Ma Baensch is on the move – Milwaukee-based kosher herring company has moved buildings and more | Wisconsin Jewish Chronicle

Ma Baensch is on the move – Milwaukee-based kosher herring company has moved buildings and more 

 

Pickled herring company Ma Baensch has two main missions: to provide the highest quality, best tasting herring in the world, and to accomplish this by sourcing the herring from sustainable fisheries off the coast of Norway.   

Founded in 1932, Ma Baensch reports that it’s still going strong. Ninety years later, the company has made only slight changes. The company is still female-owned, but as of 1999 by Kim Wall instead of Ma herself; the recipe remains true to its origins, but it now lists all of its ingredients with full transparency; Baensch is still Kosher certified, but now by the Orthodox Union; and the headquarters remain in Milwaukee County, yet the company packs the herring in Minneapolis.  
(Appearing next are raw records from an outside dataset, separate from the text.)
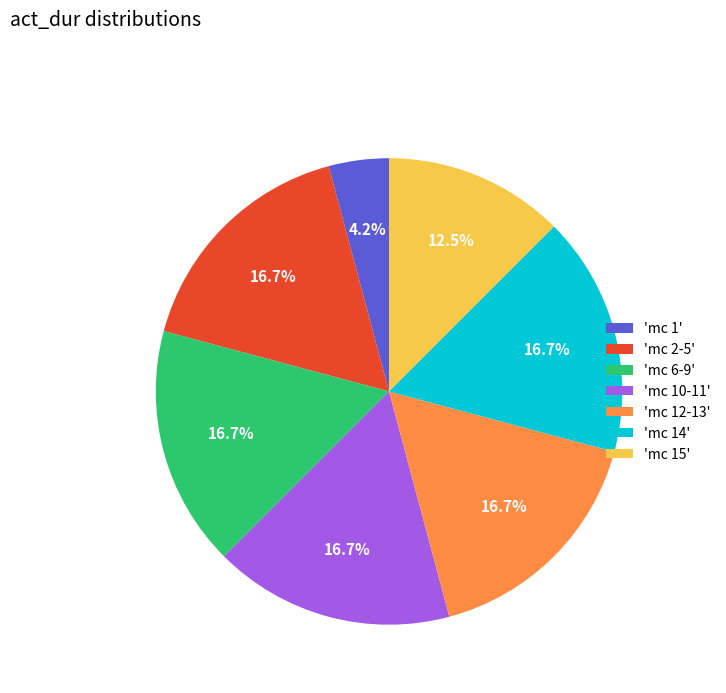

Is there any slice that represents more than half of the pie?

No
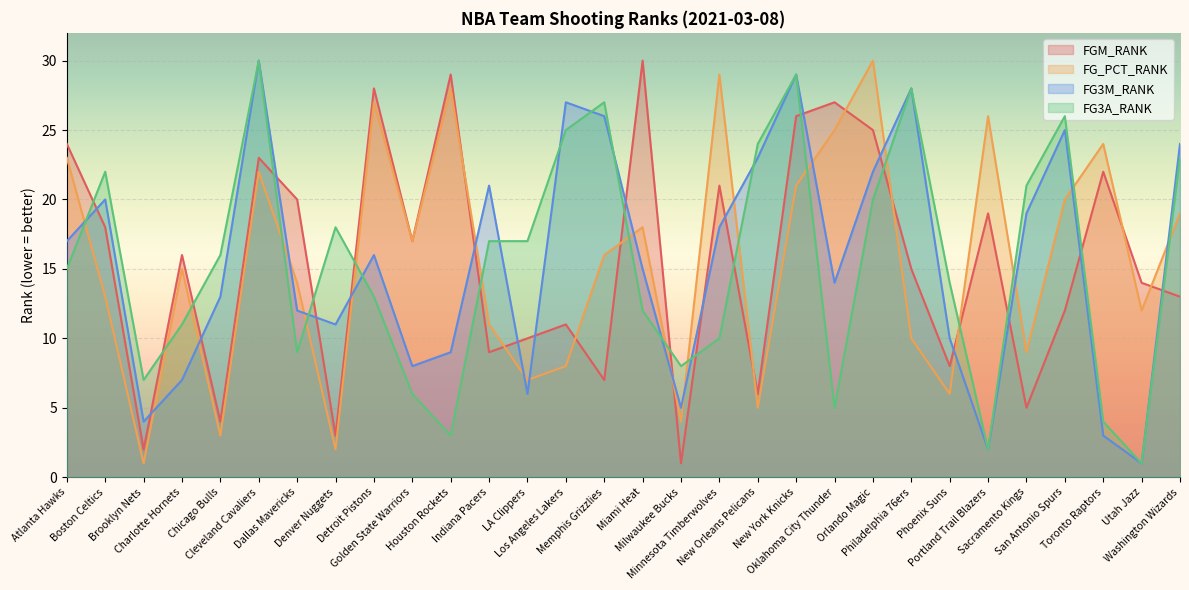

What are all the series names shown in the legend?

FGM_RANK, FG_PCT_RANK, FG3M_RANK, FG3A_RANK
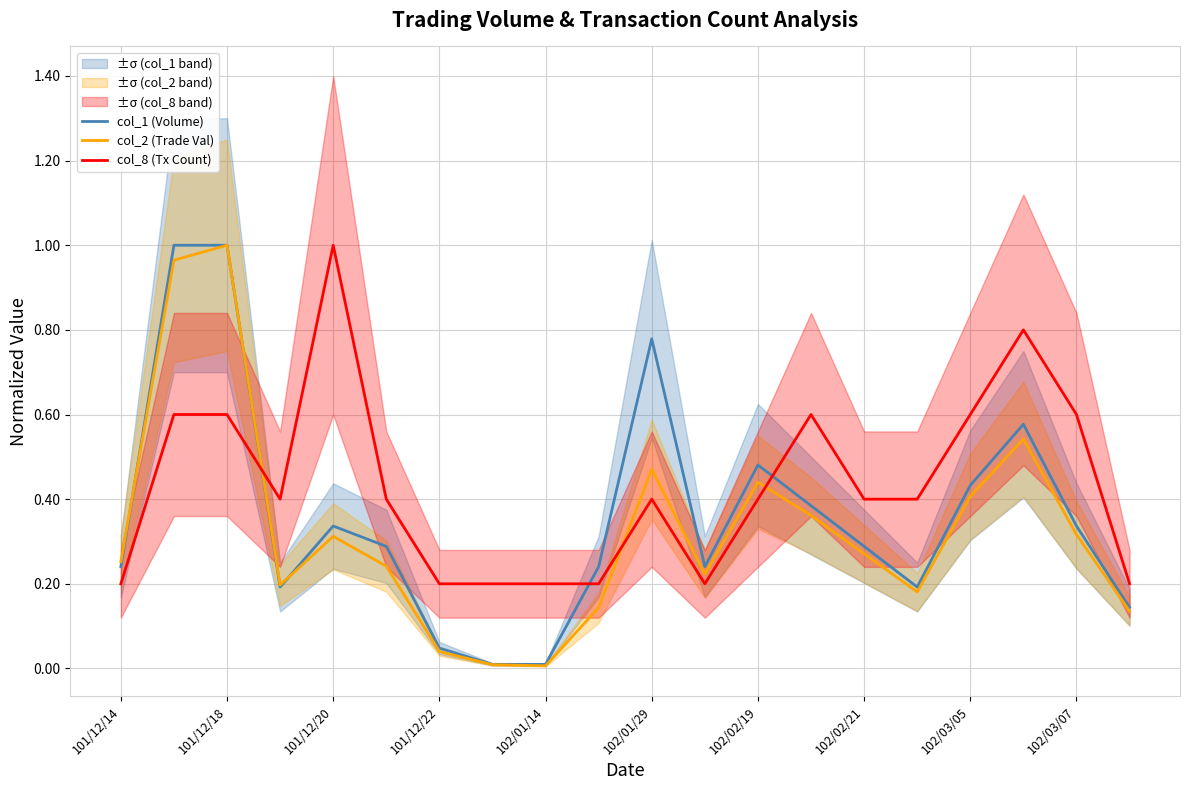

True or false: col_8 (Tx Count) and col_2 (Trade Val) cross at least once.

True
Of these changes, the full shift last year to packing in Minneapolis was crucial. “We’ve worked with a packaging partner so that together we can be a better processing facility; theirs is much more updated than mine,” Wall said. This new location is “totally dedicated to quality control, with a full-time staff.” 

Spokeswoman Susie Falk said that with the change in packing locations, “nothing will change from the consumer’s perspective.”   

As listed on Ma Baensch’s website, the product took off during the Great Depression when Lena Baensch’s personal herring recipe grew popular among her neighbors and friends. Soon, she was selling it in local grocery stores. Herring is particularly common in cultures with roots in the Baltic Sea region, where herring catch was critical to the economic prosperity of town merchants.  

Due to its silver scales, herring looks a lot like money, representing prosperity if eaten around the New Year. With large Scandinavian and German populations, the Milwaukee area continues this tradition for good luck, according to Ma Baensch. 

Although Jews were Baensch’s target audience in 1932, the product has reached everyone. “From all over the country, old and young, there are individuals who love herring,” Falk said. “A lot of them have been fans their entire lives. They are very adamant about which brand of herring they like. Ours has a different flavor than many of our competitors,” Wall added.  

Some fans are not only loyal, but their ancestry is too. “They talk about the tradition of eating Ma Baensch in their families, share memories… They’re not going anywhere,” Wall said.